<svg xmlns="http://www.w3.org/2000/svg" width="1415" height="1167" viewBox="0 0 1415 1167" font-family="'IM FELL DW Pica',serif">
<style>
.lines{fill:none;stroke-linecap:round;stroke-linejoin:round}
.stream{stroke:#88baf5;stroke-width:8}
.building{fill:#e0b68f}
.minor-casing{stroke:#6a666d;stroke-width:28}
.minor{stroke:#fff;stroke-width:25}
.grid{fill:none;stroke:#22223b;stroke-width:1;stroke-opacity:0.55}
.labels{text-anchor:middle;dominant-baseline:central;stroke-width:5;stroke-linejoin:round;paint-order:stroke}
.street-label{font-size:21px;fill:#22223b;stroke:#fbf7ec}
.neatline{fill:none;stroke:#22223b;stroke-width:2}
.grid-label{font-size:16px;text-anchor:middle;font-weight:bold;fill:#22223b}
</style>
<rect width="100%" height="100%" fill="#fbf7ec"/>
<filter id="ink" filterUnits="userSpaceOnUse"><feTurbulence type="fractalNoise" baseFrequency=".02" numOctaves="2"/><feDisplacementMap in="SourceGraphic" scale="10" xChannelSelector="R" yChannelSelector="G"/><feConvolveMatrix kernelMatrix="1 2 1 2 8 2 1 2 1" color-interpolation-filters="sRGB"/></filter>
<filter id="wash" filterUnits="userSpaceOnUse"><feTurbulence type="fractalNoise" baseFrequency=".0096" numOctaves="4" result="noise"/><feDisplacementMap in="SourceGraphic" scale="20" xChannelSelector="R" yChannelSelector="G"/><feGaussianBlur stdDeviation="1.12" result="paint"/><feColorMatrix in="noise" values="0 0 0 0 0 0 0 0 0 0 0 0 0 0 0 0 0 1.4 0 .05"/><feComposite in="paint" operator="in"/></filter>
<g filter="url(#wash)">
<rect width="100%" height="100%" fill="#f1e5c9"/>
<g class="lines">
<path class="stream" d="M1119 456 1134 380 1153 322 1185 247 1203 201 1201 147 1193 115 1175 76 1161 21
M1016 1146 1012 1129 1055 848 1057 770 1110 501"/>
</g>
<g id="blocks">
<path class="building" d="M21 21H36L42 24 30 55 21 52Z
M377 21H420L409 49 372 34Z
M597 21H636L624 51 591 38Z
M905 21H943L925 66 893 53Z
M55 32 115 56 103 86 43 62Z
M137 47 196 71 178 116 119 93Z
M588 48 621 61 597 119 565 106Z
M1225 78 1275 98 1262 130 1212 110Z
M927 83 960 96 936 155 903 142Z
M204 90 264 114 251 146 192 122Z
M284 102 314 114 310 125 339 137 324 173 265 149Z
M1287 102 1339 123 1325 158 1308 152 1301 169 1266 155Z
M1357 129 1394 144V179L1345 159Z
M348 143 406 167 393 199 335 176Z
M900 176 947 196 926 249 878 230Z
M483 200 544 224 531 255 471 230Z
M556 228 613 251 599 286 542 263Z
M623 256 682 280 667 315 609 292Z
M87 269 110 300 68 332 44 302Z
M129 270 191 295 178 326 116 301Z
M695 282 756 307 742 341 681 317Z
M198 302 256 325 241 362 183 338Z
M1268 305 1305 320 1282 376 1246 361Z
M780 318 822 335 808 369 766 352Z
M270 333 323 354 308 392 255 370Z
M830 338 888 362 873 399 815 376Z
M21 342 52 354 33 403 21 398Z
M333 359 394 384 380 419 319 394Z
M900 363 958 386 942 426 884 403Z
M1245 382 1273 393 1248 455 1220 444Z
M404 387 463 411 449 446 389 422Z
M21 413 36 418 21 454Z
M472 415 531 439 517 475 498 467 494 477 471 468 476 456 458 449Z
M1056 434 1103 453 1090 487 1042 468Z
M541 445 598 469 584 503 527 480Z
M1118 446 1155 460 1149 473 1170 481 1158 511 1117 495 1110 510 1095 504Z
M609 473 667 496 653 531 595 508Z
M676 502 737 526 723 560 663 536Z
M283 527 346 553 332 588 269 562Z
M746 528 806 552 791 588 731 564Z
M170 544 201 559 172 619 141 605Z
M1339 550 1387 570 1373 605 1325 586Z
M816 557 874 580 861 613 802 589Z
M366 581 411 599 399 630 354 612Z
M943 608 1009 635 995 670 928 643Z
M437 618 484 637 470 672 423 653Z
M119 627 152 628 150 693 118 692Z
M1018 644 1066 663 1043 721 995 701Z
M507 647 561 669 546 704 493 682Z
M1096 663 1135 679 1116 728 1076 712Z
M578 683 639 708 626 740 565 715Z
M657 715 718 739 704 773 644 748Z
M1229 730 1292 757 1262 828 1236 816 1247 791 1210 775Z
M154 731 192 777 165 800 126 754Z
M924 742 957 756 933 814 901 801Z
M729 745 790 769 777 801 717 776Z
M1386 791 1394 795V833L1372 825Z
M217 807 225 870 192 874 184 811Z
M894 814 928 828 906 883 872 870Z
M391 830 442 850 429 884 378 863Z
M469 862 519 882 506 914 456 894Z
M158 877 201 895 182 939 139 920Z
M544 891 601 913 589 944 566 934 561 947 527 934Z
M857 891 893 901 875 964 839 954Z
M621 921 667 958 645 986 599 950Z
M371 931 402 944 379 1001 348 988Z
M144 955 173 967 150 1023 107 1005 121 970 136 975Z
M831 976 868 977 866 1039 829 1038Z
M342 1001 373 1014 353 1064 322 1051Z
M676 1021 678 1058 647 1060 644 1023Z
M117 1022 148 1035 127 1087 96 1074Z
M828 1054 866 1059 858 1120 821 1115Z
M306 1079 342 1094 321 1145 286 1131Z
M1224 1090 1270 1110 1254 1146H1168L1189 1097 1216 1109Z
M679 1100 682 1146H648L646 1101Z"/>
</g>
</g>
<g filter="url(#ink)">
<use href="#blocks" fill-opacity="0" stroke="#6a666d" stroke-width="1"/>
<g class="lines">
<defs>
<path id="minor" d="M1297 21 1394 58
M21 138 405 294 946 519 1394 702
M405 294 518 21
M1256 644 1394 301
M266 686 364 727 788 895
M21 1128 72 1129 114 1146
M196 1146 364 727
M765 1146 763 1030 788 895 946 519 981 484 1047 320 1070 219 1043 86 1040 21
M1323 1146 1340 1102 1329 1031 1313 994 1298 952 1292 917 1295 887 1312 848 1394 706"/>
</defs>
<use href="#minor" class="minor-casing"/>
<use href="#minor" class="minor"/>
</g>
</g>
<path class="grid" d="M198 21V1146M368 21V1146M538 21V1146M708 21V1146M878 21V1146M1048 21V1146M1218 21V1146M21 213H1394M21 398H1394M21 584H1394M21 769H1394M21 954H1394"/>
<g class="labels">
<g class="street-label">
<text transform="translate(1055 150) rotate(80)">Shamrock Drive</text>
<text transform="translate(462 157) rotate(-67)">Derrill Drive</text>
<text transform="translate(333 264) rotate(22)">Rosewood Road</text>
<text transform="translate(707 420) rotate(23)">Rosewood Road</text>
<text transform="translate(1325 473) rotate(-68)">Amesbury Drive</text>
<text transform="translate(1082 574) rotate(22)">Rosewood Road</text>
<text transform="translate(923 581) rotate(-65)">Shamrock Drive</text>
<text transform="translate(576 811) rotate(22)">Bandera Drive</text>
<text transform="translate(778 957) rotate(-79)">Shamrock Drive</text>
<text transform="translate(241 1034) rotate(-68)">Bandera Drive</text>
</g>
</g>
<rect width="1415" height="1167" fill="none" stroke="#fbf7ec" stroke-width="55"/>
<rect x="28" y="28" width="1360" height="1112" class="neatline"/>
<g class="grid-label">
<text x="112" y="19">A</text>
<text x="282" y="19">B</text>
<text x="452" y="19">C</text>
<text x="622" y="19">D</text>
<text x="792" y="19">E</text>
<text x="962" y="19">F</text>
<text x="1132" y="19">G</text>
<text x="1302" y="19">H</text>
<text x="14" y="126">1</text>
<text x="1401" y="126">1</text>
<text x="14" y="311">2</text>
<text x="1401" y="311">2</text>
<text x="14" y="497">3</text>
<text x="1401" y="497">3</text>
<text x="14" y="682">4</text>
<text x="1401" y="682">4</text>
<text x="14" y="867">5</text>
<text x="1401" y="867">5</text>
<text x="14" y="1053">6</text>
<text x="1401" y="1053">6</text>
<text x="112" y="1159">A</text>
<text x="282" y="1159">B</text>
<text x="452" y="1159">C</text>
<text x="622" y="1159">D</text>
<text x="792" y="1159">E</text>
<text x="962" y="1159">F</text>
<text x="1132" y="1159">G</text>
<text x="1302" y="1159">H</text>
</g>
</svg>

________________________

*EXERCISE DETAILS:*
Lines with "labels": find them in the data and copy each one.

*RESULT:*
.labels{text-anchor:middle;dominant-baseline:central;stroke-width:5;stroke-linejoin:round;paint-order:stroke}
<g class="labels">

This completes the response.